In this way, we spend O(1) time per each interval and implement our greedy rule in a single pass through the intervals. This part of the algorithm takes O(n) time.

Extensions of the Interval Scheduling Problem

For all scheduling problems, all of the requests are not known in advance. In case all of the requests are not known in advance, the greedy algorithm must take decisions as time goes on.
The solution given here assumes all of the requests are of equal value. However, they may have different values associated with them, such as in the case of the Weighted Interval Scheduling Problem.

A Related Problem: Scheduling all of Intervals

With this problem,we have many identical resources available and we wish to schedule all of the requests using as few resources as possible.
The goal here is to partition all intervals across multiple resources: Thus the problem is called the Interval Partitioning Problem.
The depth of a set of intervals is the maximum number of intervals that pass over any single point on the time-line
The number of of resources needed is always at least the depth of the set of intervals.

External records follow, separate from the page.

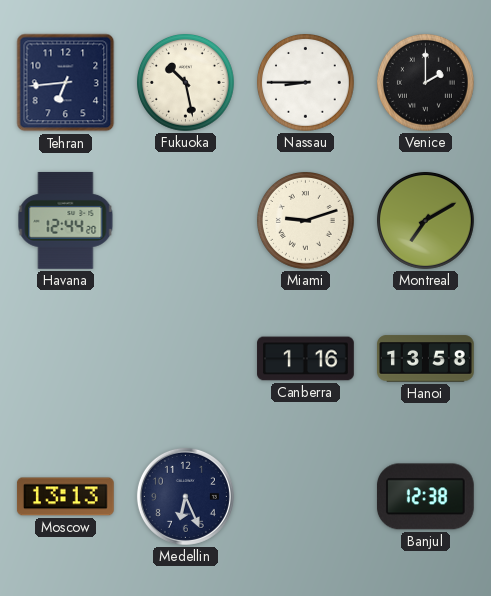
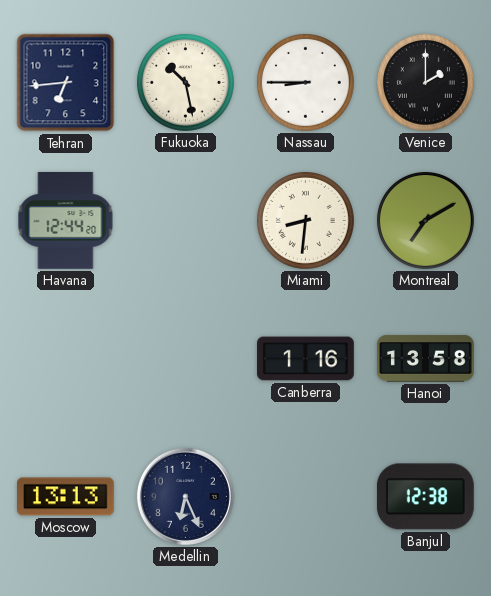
Miami: 9:12 -> 8:31
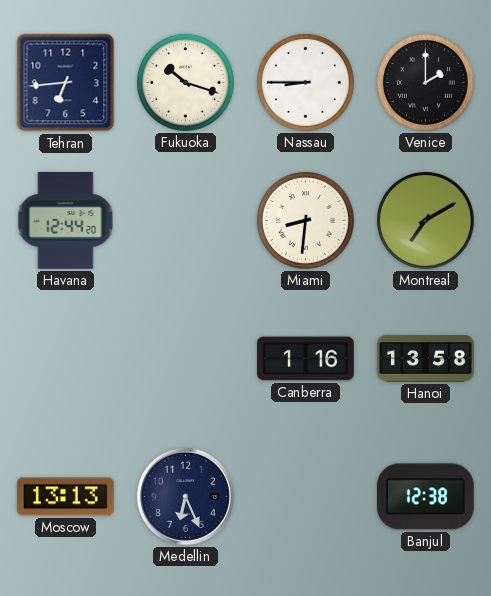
Fukuoka: 10:28 -> 10:18
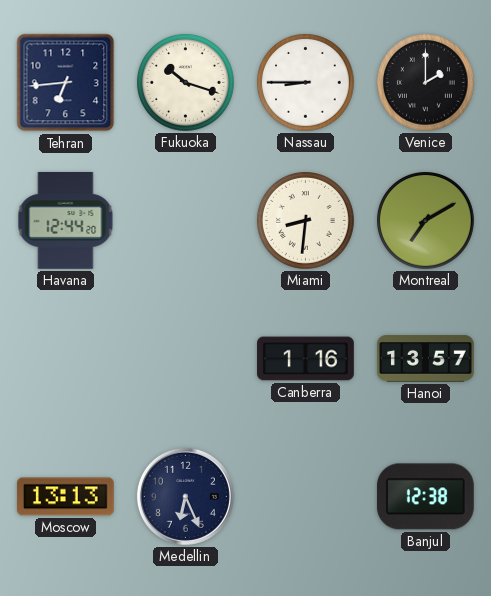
Hanoi: 13:58 -> 13:57
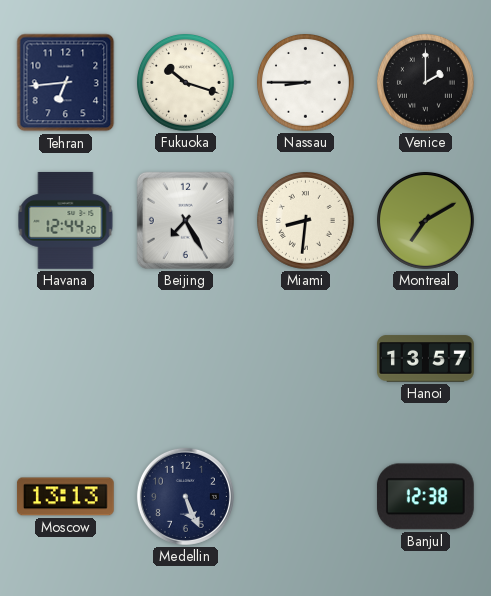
Beijing: none -> 7:25
Canberra: 1:16 -> none
Medellin: 6:26 -> 5:26
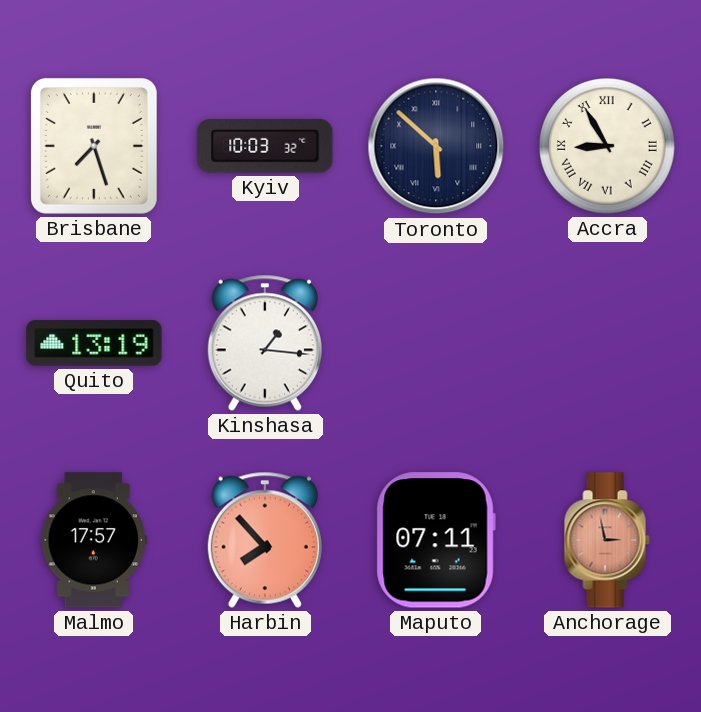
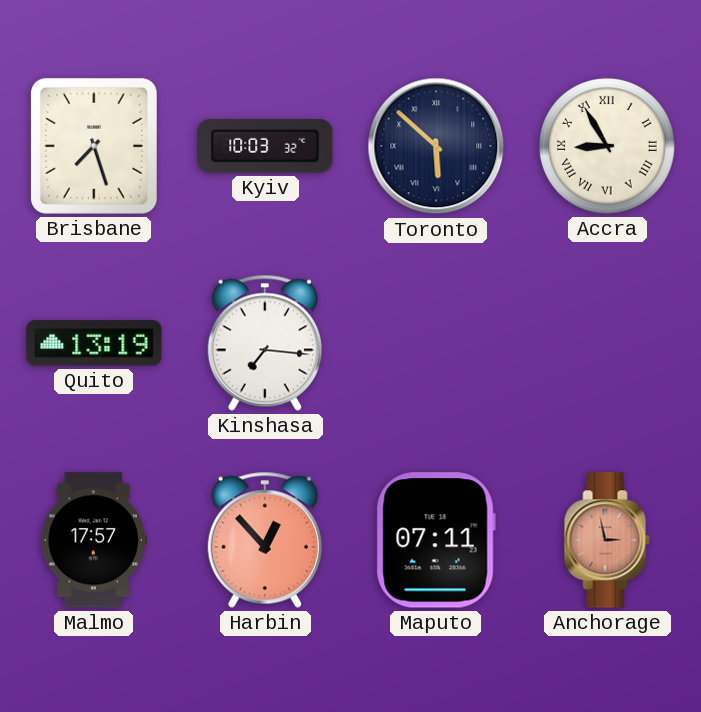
Kinshasa: 1:16 -> 7:16
Harbin: 7:53 -> 12:53
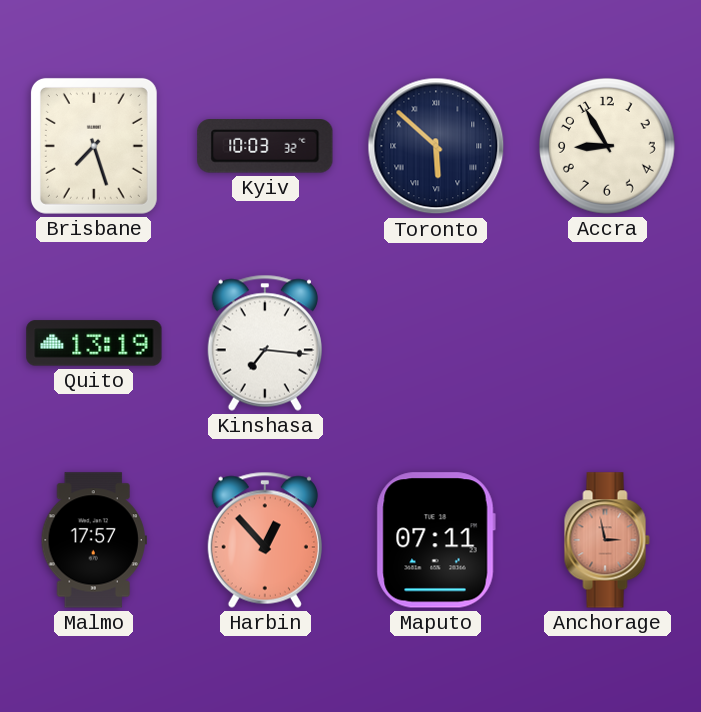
Accra numerals: Roman -> Arabic
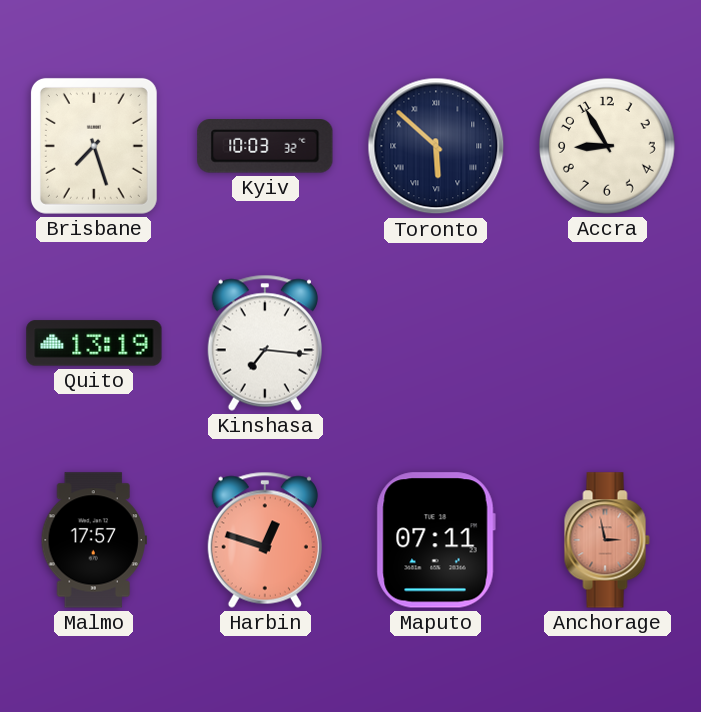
Harbin: 12:53 -> 12:48
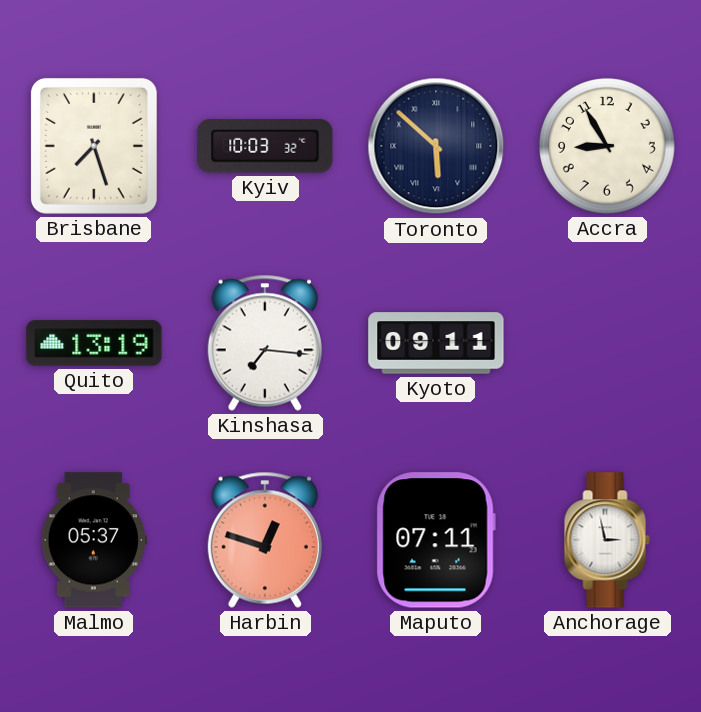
Kyoto: none -> 09:11
Malmo: 17:57 -> 05:37
Anchorage dial: salmon -> white
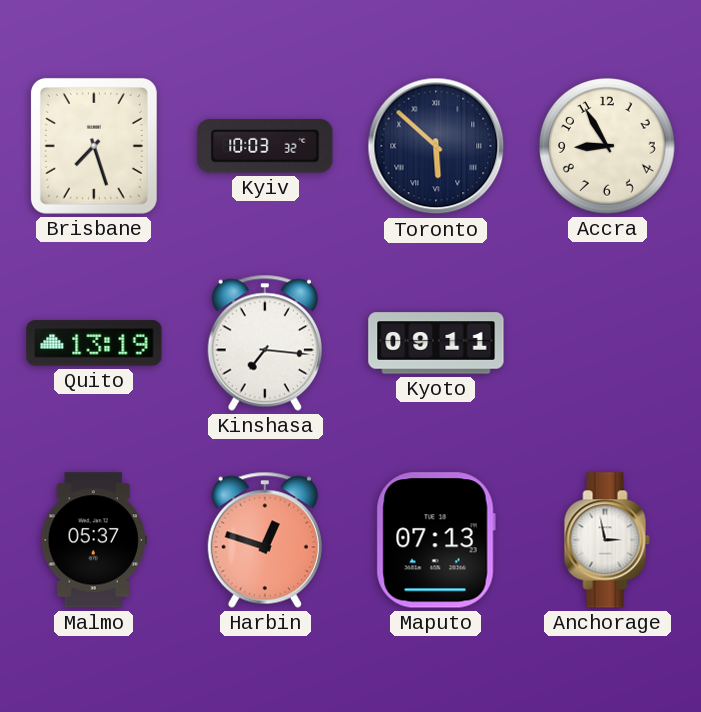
Maputo: 07:11 -> 07:13
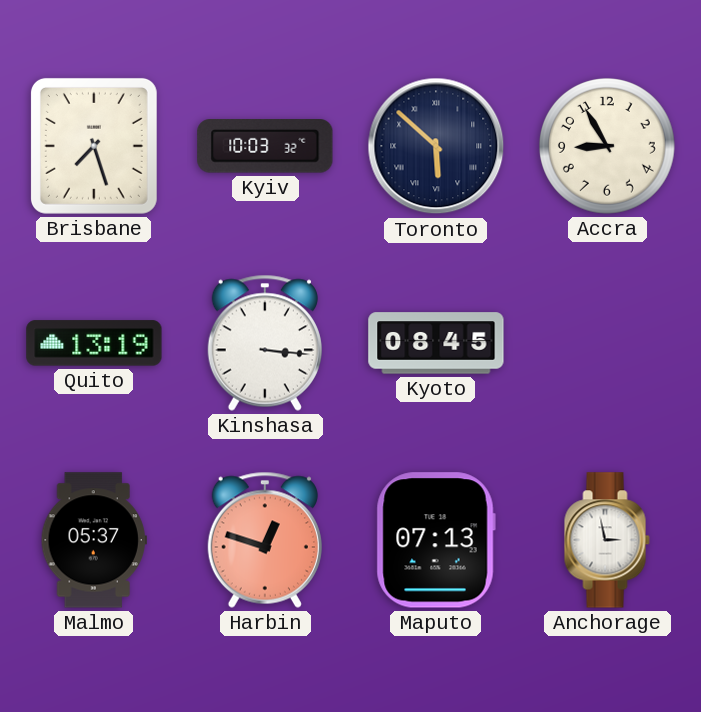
Kinshasa: 7:16 -> 3:16
Kyoto: 09:11 -> 08:45
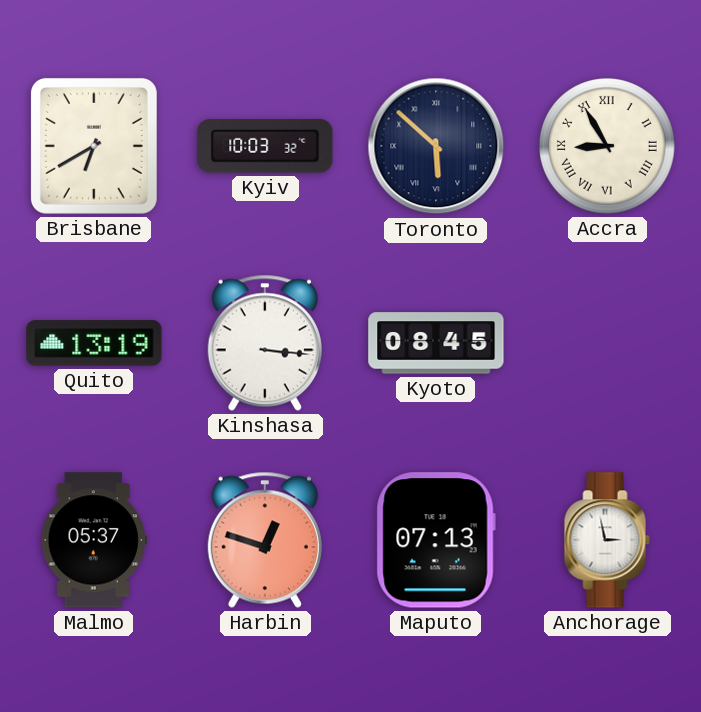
Brisbane: 7:27 -> 6:40
Accra numerals: Arabic -> Roman
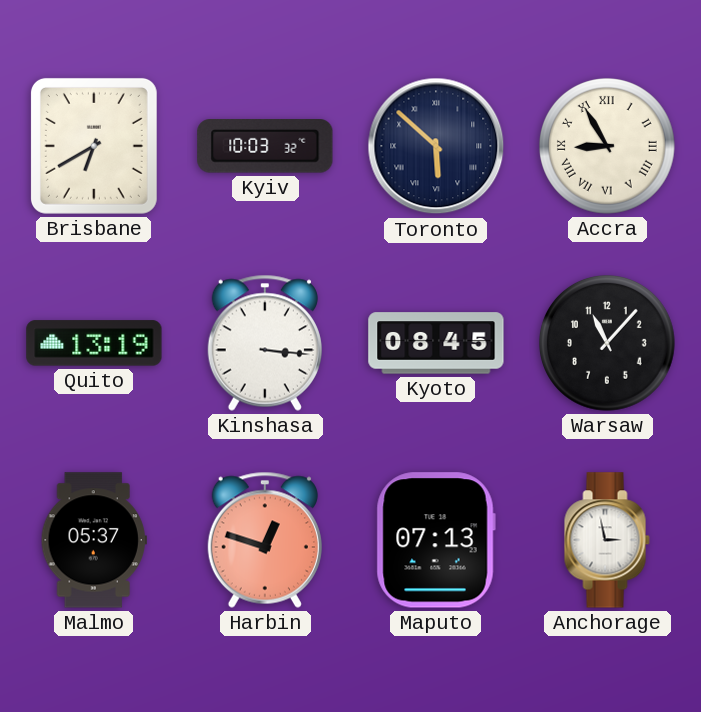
Warsaw: none -> 11:07
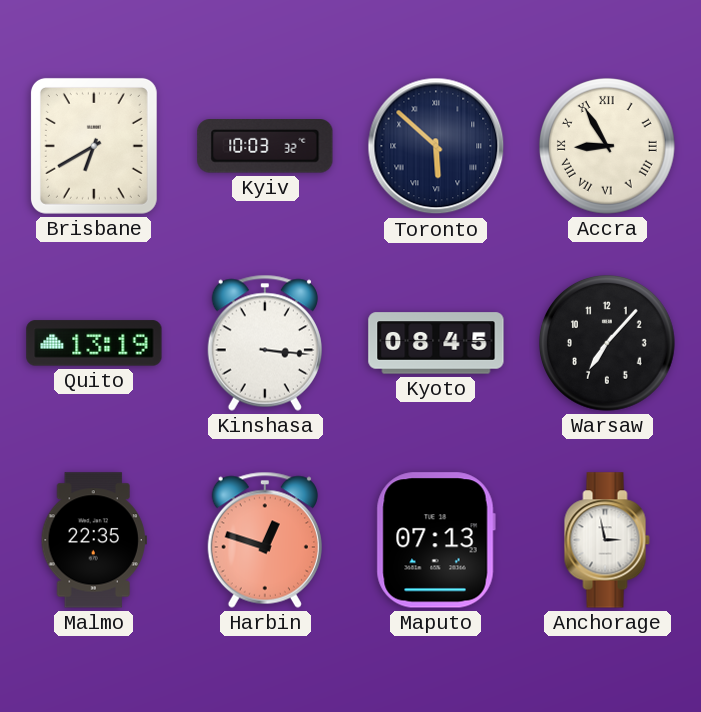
Warsaw: 11:07 -> 7:07
Malmo: 05:37 -> 22:35
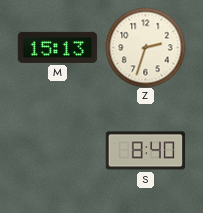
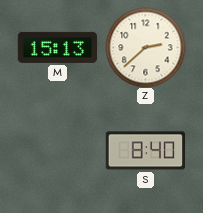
Z: 2:33 -> 2:38
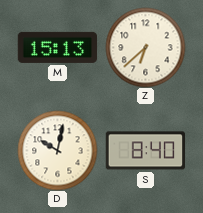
Z: 2:38 -> 6:38
D: none -> 10:02
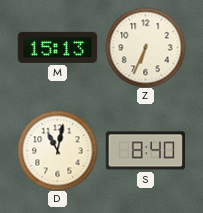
Z: 6:38 -> 6:34
D: 10:02 -> 11:02
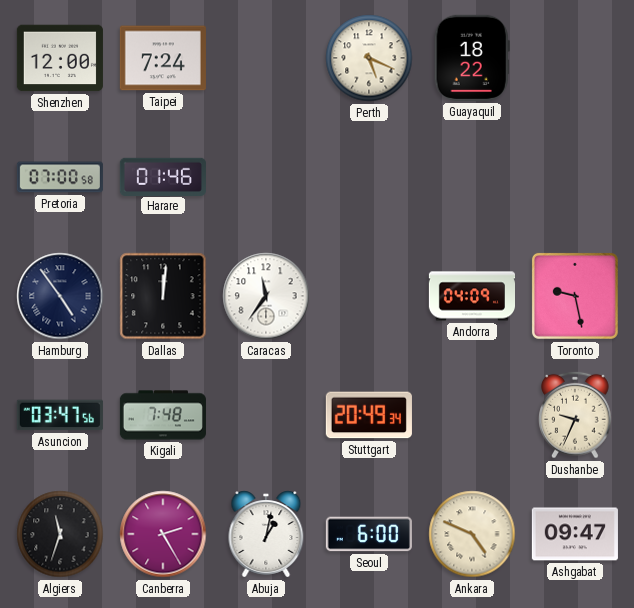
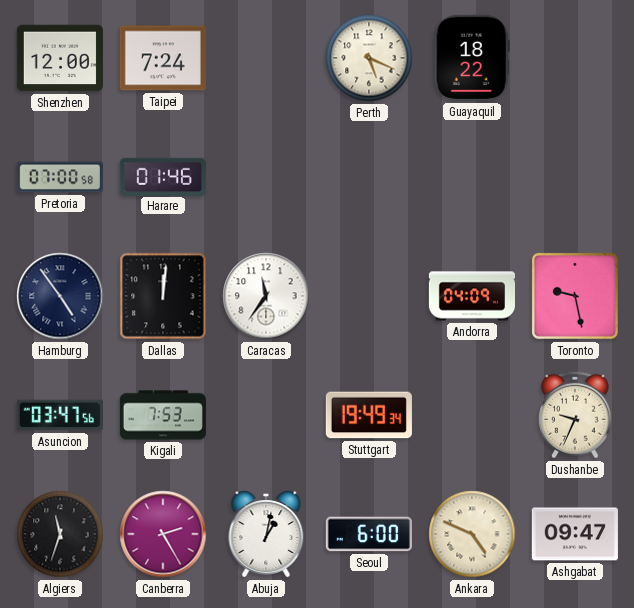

Algorithm for the Interval Partitioning Problem

Sort the intervals by their start times,breaking ties arbitrarily
Let I₁,I₂,…I_n be the intervals in that order
For j = 1,2,3,…n:

For each interval I_i that precedes I_j in sorted order and overlaps it:

Exclude the label I_i from considerations for I_j

End For
If there is any label from {1,2,…d} that has not been excluded:

Assign a non excluded label to I_j

else:

Leave I_j unlabeled

End if

End For

–> With this algorithm, every interval is assigned a label and no two overlapping intervals receive the same label.

–> This algorithm also schedules every interval on a resource using a number of resources equal to the depth of the set of intervals.

After writing this section,I realized how tricky,yet simple, designing a greedy algorithm. As it was an introduction to greedy algorithm, one reading wasn't really enough for this section to make sense. But after rereading it, it now make senses.

On our usual rating scale, I give this section an 8/10.